/---

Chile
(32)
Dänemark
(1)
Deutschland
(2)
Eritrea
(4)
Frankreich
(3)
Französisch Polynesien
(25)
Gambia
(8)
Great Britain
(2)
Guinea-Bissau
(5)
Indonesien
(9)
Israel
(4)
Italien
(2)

\---

§ **Problem statement**: The listing above should be transcribed in full, exactly as written.

§ **Response to the exercise**:
Chile
(32)
Dänemark
(1)
Deutschland
(2)
Eritrea
(4)
Frankreich
(3)
Französisch Polynesien
(25)
Gambia
(8)
Great Britain
(2)
Guinea-Bissau
(5)
Indonesien
(9)
Israel
(4)
Italien
(2)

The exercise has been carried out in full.